Set down each line of the records once more, precisely, and omit the pictures.

------------------------

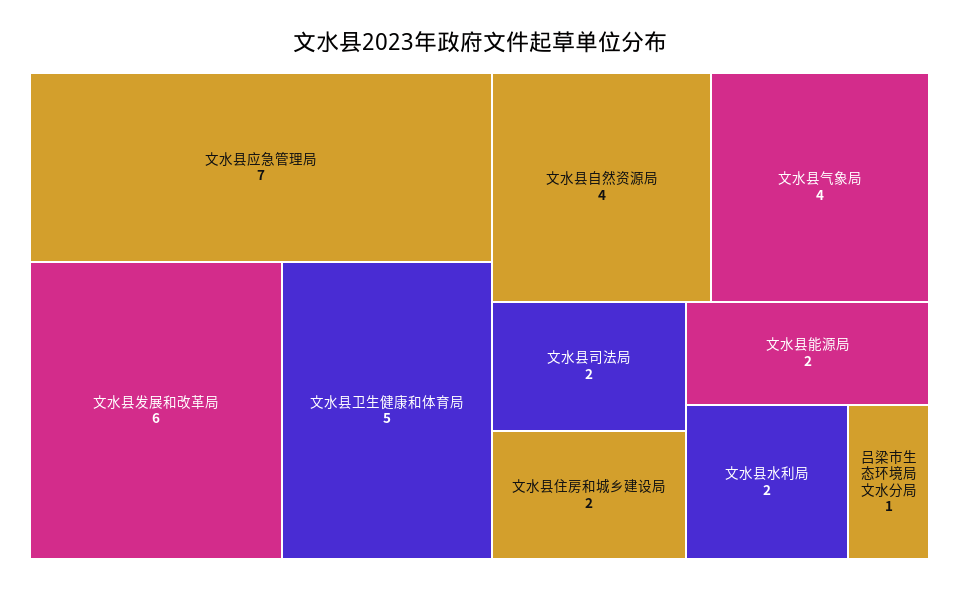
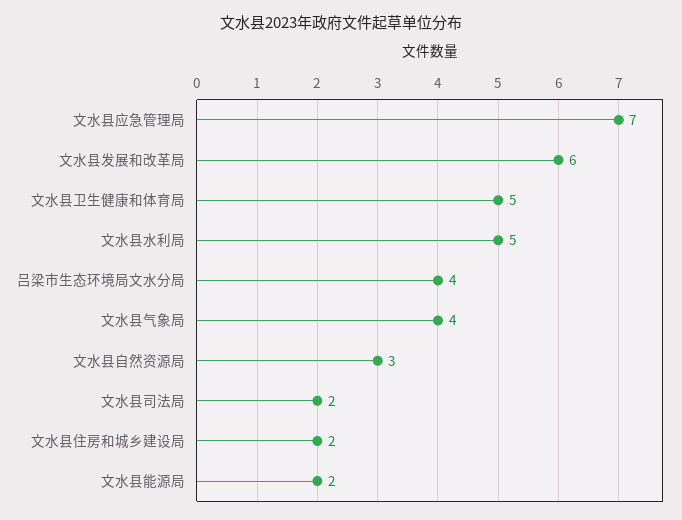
  {
    "文水县应急管理局": 7,
    "文水县发展和改革局": 6,
    "文水县卫生健康和体育局": 5,
-   "文水县自然资源局": 4,
+   "文水县自然资源局": 3,
    "文水县气象局": 4,
    "文水县司法局": 2,
    "文水县住房和城乡建设局": 2,
    "文水县能源局": 2,
-   "文水县水利局": 2,
+   "文水县水利局": 5,
-   "吕梁市生态环境局文水分局": 1
+   "吕梁市生态环境局文水分局": 4
  }

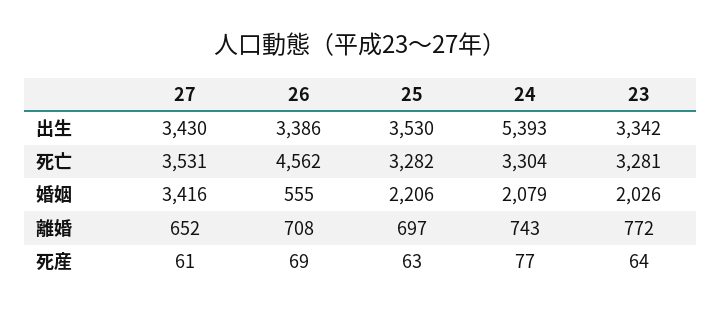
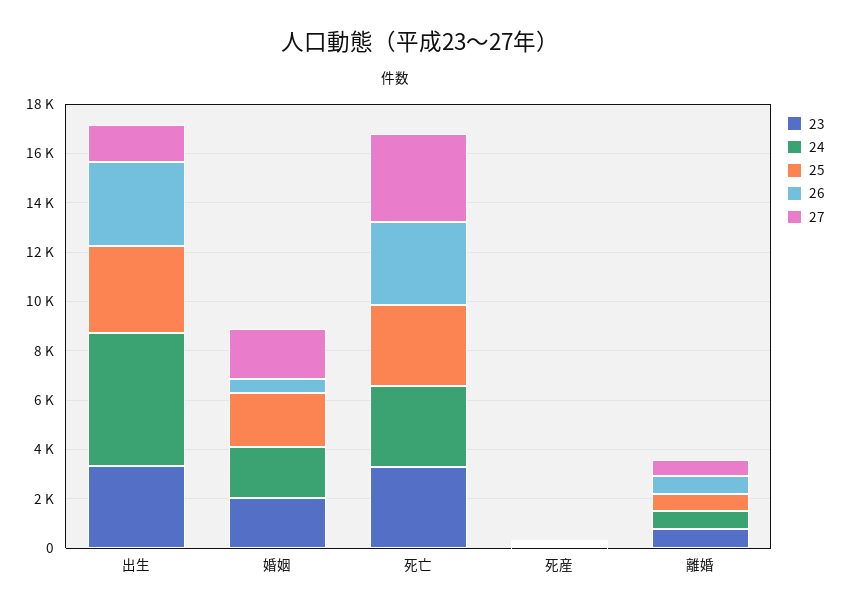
  {
    "27": {
-     "出生": 3430,
+     "出生": 1500,
      "死亡": 3531,
-     "婚姻": 3416,
+     "婚姻": 2000,
      "離婚": 652,
      "死産": 61
    },
    "26": {
      "出生": 3386,
-     "死亡": 4562,
+     "死亡": 3500,
      "婚姻": 555,
      "離婚": 708,
      "死産": 69
    },
    "25": {
      "出生": 3530,
      "死亡": 3282,
      "婚姻": 2206,
      "離婚": 697,
      "死産": 63
    },
    "24": {
      "出生": 5393,
      "死亡": 3304,
      "婚姻": 2079,
      "離婚": 743,
      "死産": 77
    },
    "23": {
      "出生": 3342,
      "死亡": 3281,
      "婚姻": 2026,
      "離婚": 772,
      "死産": 64
    }
  }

------------------------

ANSWER TO THIS EXERCISE
  {
    "文水县应急管理局": 7,
    "文水县发展和改革局": 6,
    "文水县卫生健康和体育局": 5,
-   "文水县自然资源局": 4,
+   "文水县自然资源局": 3,
    "文水县气象局": 4,
    "文水县司法局": 2,
    "文水县住房和城乡建设局": 2,
    "文水县能源局": 2,
-   "文水县水利局": 2,
+   "文水县水利局": 5,
-   "吕梁市生态环境局文水分局": 1
+   "吕梁市生态环境局文水分局": 4
  }

  {
    "27": {
-     "出生": 3430,
+     "出生": 1500,
      "死亡": 3531,
-     "婚姻": 3416,
+     "婚姻": 2000,
      "離婚": 652,
      "死産": 61
    },
    "26": {
      "出生": 3386,
-     "死亡": 4562,
+     "死亡": 3500,
      "婚姻": 555,
      "離婚": 708,
      "死産": 69
    },
    "25": {
      "出生": 3530,
      "死亡": 3282,
      "婚姻": 2206,
      "離婚": 697,
      "死産": 63
    },
    "24": {
      "出生": 5393,
      "死亡": 3304,
      "婚姻": 2079,
      "離婚": 743,
      "死産": 77
    },
    "23": {
      "出生": 3342,
      "死亡": 3281,
      "婚姻": 2026,
      "離婚": 772,
      "死産": 64
    }
  }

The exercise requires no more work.